Credited with creating the genre of street fashion photography, Cunningham held a passion for capturing a subject or trend's look, whatever it may be.
 
He was, as the Times called him, an "unlikely cultural anthropologist."  

Cunningham, who plied New York in his trademark blue workman's jacket with a camera slung around his neck and traveled on his bicycle, had an uncanny talent in unearthing major, even avant-garde trends on the street, on the catwalk or at glittering parties.
 
In a 2010 documentary about Cunningham, Anna Wintour -- the powerful editor of American Vogue and one of the photographer's muses -- marveled at his ability to "see something, on the street or on the runway, that completely missed all of us. And in six months' time, that will be a trend!"  

Frank Rich, a former New York Times columnist and executive producer of the HBO series "Veep," tweeted: "Bill Cunningham was as delightful and fascinating a person and colleague as he was as artist. An independent mind, big heart, no airs."          
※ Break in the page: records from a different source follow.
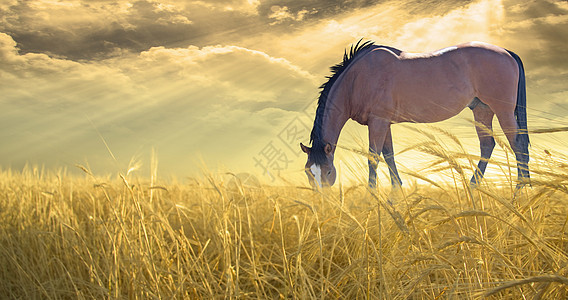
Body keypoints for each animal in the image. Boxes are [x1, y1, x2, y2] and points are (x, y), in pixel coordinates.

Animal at [302, 39, 528, 190]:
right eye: (308, 172)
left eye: (328, 171)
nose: (323, 204)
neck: (357, 79)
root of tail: (507, 52)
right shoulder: (385, 123)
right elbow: (389, 155)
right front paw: (396, 192)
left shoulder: (378, 122)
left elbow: (373, 158)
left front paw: (372, 195)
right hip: (482, 110)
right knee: (487, 145)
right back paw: (473, 187)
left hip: (503, 110)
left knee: (518, 144)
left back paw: (520, 189)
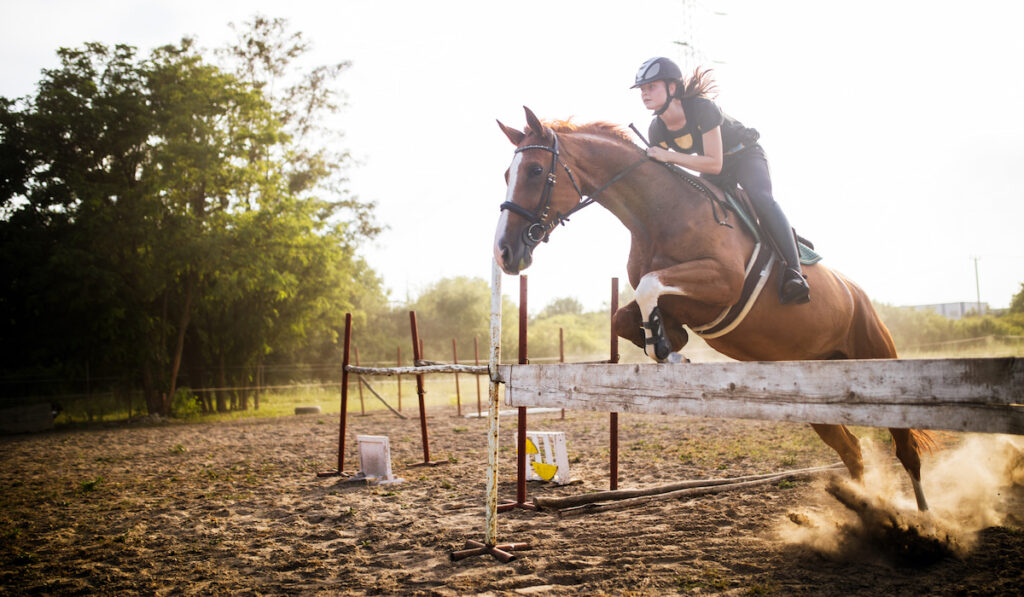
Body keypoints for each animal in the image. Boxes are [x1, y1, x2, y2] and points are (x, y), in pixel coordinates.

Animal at [491, 106, 933, 509]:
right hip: (813, 394)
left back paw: (923, 522)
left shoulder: (723, 280)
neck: (658, 213)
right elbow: (626, 316)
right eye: (507, 175)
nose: (505, 253)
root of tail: (859, 294)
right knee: (852, 449)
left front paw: (665, 348)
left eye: (534, 170)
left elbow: (652, 287)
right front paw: (665, 345)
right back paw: (865, 509)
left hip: (878, 358)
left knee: (906, 450)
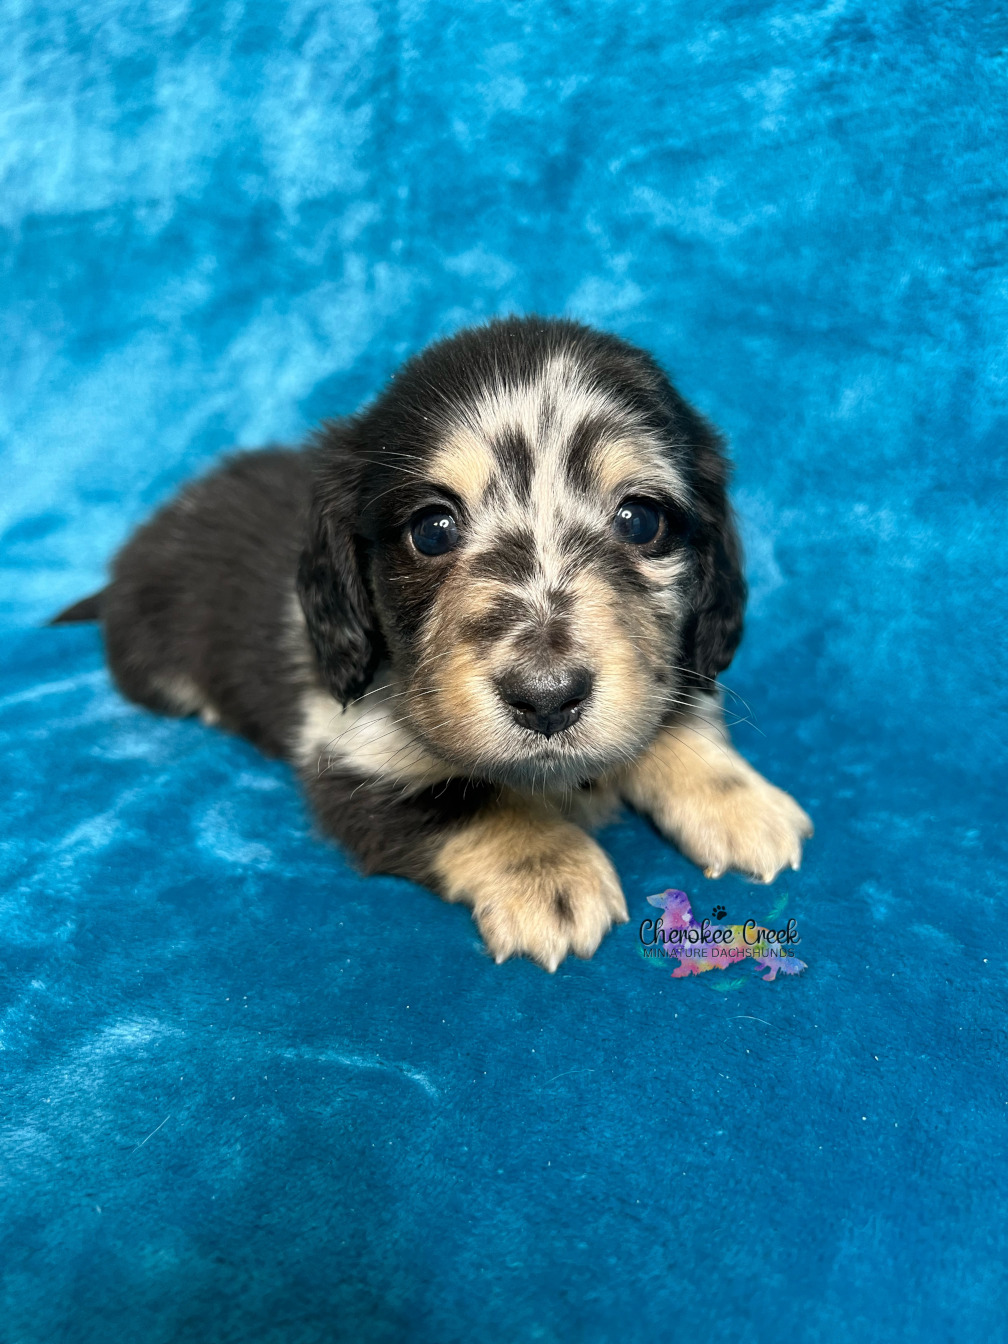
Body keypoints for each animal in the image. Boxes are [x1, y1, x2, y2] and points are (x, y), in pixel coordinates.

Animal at [53, 317, 811, 967]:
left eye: (640, 520)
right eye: (433, 530)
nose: (546, 699)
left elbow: (673, 720)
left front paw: (737, 800)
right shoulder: (346, 754)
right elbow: (465, 800)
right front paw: (547, 869)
A 2008 recipient of France's Legion of Honor, Cunningham was also named a living landmark by the New York Landmarks Conservancy in 2009.
 
"Today we lost a Living Landmark, not that he ever stood still. Let's all be more fabulous in Bill's memory," New York Mayor Bill de Blasio's office wrote on Twitter.
 
De Blasio added: "We will remember Bill's blue jacket and bicycle. But most of all we will remember the vivid, vivacious New York he captured in his photos."   Cunningham's "wealth of knowledge is absolutely staggering and he is self-effacing," one of the founding editors of InStyle magazine, Hal Rubenstein, told AFP in 2014.
 
Times publisher and chairman Arthur Sulzberger Jr added: "His company was sought after by the fashion world's rich and powerful, yet he remained one of the kindest, most gentle and humble people I have ever met."  
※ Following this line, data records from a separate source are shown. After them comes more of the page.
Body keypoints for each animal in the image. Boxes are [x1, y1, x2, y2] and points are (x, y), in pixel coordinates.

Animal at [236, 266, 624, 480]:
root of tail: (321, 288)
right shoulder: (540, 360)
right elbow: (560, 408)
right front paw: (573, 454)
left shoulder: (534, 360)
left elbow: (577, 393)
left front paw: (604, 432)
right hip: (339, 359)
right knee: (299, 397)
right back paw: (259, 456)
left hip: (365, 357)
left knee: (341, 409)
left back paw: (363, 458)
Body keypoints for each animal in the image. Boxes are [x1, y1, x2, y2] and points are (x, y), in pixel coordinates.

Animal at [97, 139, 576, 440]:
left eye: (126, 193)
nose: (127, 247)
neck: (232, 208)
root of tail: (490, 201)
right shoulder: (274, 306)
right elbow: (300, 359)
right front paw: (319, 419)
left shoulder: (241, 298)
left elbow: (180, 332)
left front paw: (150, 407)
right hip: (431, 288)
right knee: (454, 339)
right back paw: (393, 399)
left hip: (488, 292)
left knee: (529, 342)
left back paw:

Cunningham, born in Boston in 1929, "used his camera like a note pad, keeping careful tabs on every genus, phylum and species of stylish bird," The Hollywood Reporter wrote.
 
Former CNN correspondent Alina Cho, an editor at large at Ballantine Bantam Dell who was often photographed by Cunningham, first met the photographer "many, many years ago" on a cold February day during New York Fashion Week.
 
"I didn't yet know him and he certainly didn't know me, but he did notice that I was inappropriately dressed for the blizzard-like conditions," Cho told The Hollywood Reporter.    

"And, so, he just quietly walked over and put his big blue parka over my shoulders and said something to the effect of, 'Child, wear this -- you're cold.' I'll never forget it," Cho said.